start Data for this task

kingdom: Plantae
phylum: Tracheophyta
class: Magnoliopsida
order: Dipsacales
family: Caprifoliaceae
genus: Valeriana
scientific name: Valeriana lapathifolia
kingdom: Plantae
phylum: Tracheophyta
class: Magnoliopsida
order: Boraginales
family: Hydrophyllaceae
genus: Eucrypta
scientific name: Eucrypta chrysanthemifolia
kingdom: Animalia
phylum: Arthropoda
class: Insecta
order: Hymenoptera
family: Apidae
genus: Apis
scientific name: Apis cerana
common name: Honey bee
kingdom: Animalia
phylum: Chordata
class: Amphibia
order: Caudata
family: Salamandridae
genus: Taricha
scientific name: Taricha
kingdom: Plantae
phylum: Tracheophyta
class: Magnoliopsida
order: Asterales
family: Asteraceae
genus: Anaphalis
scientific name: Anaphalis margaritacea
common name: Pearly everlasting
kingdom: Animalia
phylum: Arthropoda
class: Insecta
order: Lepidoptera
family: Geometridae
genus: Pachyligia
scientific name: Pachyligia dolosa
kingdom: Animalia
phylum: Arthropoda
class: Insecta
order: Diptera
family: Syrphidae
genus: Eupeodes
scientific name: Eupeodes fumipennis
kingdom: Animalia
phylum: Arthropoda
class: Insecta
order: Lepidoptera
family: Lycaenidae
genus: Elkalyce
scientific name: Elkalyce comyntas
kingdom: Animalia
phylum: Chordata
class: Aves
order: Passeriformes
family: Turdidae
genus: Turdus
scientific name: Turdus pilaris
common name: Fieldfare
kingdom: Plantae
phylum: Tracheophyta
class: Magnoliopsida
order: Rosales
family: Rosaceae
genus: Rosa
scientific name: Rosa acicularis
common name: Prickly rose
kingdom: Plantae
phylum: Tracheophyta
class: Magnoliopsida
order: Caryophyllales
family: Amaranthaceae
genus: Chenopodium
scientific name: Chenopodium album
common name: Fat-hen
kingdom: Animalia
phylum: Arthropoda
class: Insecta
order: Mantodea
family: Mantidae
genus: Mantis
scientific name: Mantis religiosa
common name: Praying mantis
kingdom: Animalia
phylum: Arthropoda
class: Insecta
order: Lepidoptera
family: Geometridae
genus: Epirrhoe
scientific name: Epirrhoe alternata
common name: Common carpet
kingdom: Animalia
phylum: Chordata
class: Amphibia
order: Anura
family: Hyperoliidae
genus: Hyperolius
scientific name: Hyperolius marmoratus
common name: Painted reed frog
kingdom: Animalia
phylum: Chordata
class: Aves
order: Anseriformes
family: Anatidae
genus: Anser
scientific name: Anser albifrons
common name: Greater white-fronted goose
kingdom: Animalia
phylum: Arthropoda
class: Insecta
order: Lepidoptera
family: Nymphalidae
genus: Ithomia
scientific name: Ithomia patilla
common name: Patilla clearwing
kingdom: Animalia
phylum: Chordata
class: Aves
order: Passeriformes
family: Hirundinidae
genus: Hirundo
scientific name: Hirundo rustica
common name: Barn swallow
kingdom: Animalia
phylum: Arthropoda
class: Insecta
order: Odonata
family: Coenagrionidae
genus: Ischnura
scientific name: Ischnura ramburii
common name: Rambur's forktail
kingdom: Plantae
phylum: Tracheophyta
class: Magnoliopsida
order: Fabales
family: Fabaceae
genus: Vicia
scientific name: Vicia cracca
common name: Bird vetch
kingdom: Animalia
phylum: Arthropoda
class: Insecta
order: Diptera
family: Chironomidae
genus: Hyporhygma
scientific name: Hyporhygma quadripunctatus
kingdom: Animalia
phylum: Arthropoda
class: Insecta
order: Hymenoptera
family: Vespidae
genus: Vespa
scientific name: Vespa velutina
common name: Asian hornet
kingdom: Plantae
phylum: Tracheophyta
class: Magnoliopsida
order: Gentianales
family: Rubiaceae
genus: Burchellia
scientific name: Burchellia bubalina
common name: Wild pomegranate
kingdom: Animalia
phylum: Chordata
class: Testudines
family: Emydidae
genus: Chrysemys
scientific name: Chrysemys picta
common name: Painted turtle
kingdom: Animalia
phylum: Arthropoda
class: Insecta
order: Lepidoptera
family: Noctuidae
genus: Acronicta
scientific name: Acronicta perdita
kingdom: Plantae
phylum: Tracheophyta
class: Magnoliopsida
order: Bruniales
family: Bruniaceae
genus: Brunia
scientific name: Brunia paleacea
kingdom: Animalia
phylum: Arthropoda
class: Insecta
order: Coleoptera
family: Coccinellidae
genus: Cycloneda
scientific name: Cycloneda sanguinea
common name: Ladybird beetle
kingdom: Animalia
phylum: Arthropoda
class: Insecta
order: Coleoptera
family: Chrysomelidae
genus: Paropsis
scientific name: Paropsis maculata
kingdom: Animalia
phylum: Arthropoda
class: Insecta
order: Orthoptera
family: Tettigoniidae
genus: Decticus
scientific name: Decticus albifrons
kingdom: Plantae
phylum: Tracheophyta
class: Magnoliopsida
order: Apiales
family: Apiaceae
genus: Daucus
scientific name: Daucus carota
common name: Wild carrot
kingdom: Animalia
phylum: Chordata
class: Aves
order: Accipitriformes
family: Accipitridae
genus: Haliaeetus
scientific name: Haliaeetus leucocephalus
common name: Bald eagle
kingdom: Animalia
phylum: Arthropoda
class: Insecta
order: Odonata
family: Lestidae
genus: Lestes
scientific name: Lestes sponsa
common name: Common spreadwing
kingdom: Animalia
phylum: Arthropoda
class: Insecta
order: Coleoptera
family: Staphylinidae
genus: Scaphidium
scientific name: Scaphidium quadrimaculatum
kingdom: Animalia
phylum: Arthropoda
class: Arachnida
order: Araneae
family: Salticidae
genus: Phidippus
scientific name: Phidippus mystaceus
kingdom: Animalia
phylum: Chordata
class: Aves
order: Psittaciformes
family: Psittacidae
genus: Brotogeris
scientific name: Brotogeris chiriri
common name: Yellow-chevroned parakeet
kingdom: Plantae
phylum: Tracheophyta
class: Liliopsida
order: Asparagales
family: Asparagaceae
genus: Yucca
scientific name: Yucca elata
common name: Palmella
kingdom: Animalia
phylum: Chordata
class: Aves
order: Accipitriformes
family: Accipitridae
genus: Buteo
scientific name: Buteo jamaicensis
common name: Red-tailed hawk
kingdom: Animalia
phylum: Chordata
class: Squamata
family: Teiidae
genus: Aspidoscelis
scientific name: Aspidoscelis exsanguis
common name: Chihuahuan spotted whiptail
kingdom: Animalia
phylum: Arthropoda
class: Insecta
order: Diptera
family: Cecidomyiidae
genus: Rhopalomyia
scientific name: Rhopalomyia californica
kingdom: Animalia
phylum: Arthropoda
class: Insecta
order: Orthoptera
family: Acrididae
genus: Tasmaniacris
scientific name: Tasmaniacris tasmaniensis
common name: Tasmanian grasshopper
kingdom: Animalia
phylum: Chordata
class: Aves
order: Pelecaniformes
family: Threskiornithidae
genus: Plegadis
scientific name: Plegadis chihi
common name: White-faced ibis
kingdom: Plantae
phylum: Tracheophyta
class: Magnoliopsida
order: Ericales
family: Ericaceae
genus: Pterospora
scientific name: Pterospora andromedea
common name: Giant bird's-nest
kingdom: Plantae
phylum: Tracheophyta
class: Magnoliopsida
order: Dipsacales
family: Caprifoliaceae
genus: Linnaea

end Data for this task

### Prompt
Can you copy out the rows word for word, from the line with "family: Asteraceae" up to and including the line with "genus: Mantis"?

### Result
family: Asteraceae
genus: Anaphalis
scientific name: Anaphalis margaritacea
common name: Pearly everlasting
kingdom: Animalia
phylum: Arthropoda
class: Insecta
order: Lepidoptera
family: Geometridae
genus: Pachyligia
scientific name: Pachyligia dolosa
kingdom: Animalia
phylum: Arthropoda
class: Insecta
order: Diptera
family: Syrphidae
genus: Eupeodes
scientific name: Eupeodes fumipennis
kingdom: Animalia
phylum: Arthropoda
class: Insecta
order: Lepidoptera
family: Lycaenidae
genus: Elkalyce
scientific name: Elkalyce comyntas
kingdom: Animalia
phylum: Chordata
class: Aves
order: Passeriformes
family: Turdidae
genus: Turdus
scientific name: Turdus pilaris
common name: Fieldfare
kingdom: Plantae
phylum: Tracheophyta
class: Magnoliopsida
order: Rosales
family: Rosaceae
genus: Rosa
scientific name: Rosa acicularis
common name: Prickly rose
kingdom: Plantae
phylum: Tracheophyta
class: Magnoliopsida
order: Caryophyllales
family: Amaranthaceae
genus: Chenopodium
scientific name: Chenopodium album
common name: Fat-hen
kingdom: Animalia
phylum: Arthropoda
class: Insecta
order: Mantodea
family: Mantidae
genus: Mantis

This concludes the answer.